Com o intuito de recuperar esses jovens e, ao mesmo tempo, integrá-los na família e na comunidade, o magistrado idealizou o projeto “Escrevendo Nossa História”, que funciona atualmente em dois núcleos: em Belém e em Jacundá, município a 400 quilômetros da capital paraense. Por meio da parceria com o Ministério Público do Trabalho (MPT) e da iniciativa privada, os jovens passaram a contar com um espaço destinado a cursos profissionalizantes para inserção no mercado de trabalho nas empresas parceiras, além de aula de música e esportes.
No ano de 2017, o projeto atendeu 600 pessoas e, neste ano de 2018, já atendeu mais 500, que fazem vários cursos, entre eles: corte e costura, informática, gastronomia e musicalização (em parceria com o Instituto de Música Carlos Gomes), e ainda praticam esportes e têm atendimento multidisciplinar. Participam tanto os socioeducandos que cumprem medidas em meio aberto, quanto aqueles que estão em meio fechado – nesse caso, sob monitoramento dos agentes socioeducativos. Em caso de descumprimento de regras do projeto, os jovens são levados a uma audiência para avaliar o desligamento.
Música
Um festival de artes desenvolvido na Unidade de Internação de Santa Maria (UISM/DF) foi premiado pelo Unicef este ano. Chamado de Ressocialização, Autonomia e Protagonismo (RAP), o projeto oferece aos internos atividades relacionadas à arte e que são realizadas ao longo do ano.
Pedro*, 17 anos, nunca teve contato com a arte até ser sentenciado a cumprir medida socioeducativa na UISM. Há um ano, é presença certa nas oficinas de violão, oferecidas pela administração. “Por meio das minhas músicas, eu consigo expressar o que vivo, o que passo.

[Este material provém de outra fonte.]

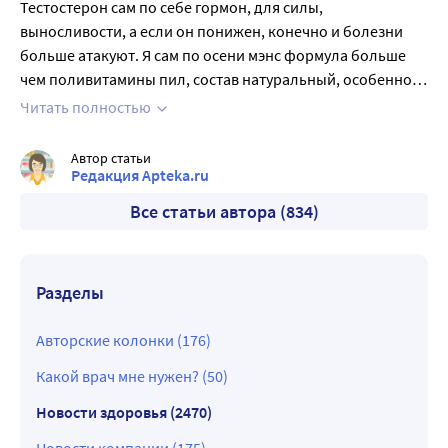
стимулирует, что очень важно сейчас. Препарат нужно
Тестостерон сам по себе гормон, для силы,
три месяца пить, но я эффект заметил после месяца
выносливости, а если он понижен, конечно и болезни
приема.
больше атакуют. Я сам по осени мэнс формула больше
чем поливитамины пил, состав натуральный, особенно
экстракт элеутерококка отмечу, он способен повышать
Читать полностью
выносливость, увеличивать уровень работоспособности.
Селен и цинк улучшают выработку тестостерона,
Автор статьи
поддерживают его в норме, я не болел за все это время
Редакция Apteka.ru
не разу.
Все статьи автора (834)
Разделы
Авторские колонки (176)
Какой врач мне нужен? (50)
Новости здоровья (2470)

Minha maior inspiração é a vontade de recomeçar longe daqui”, conta ele, criado em Samambaia, no Distrito Federal.
O Festival é resultado de uma parceria entre a Secretaria de Políticas para Crianças, Adolescentes e Juventude do DF (Secria), a Secretaria de Estado de Educação (SEE-DF), o Núcleo de Ensino da UISM, o Projeto RAP, a Coordenação Regional de Ensino de Santa Maria, o Instituto de Estudos Socioeconômicos (Inesc) e a Associação Respeito e Atitude (Area). O projeto foi selecionado pelo Prêmio Itaú-Unicef no Distrito Federal. A indicação já rendeu R$ 20 mil aos cofres da instituição, verba a ser aplicada em atividades pedagógicas.
*Os nomes foram alterados para preservar a identidade dos jovens.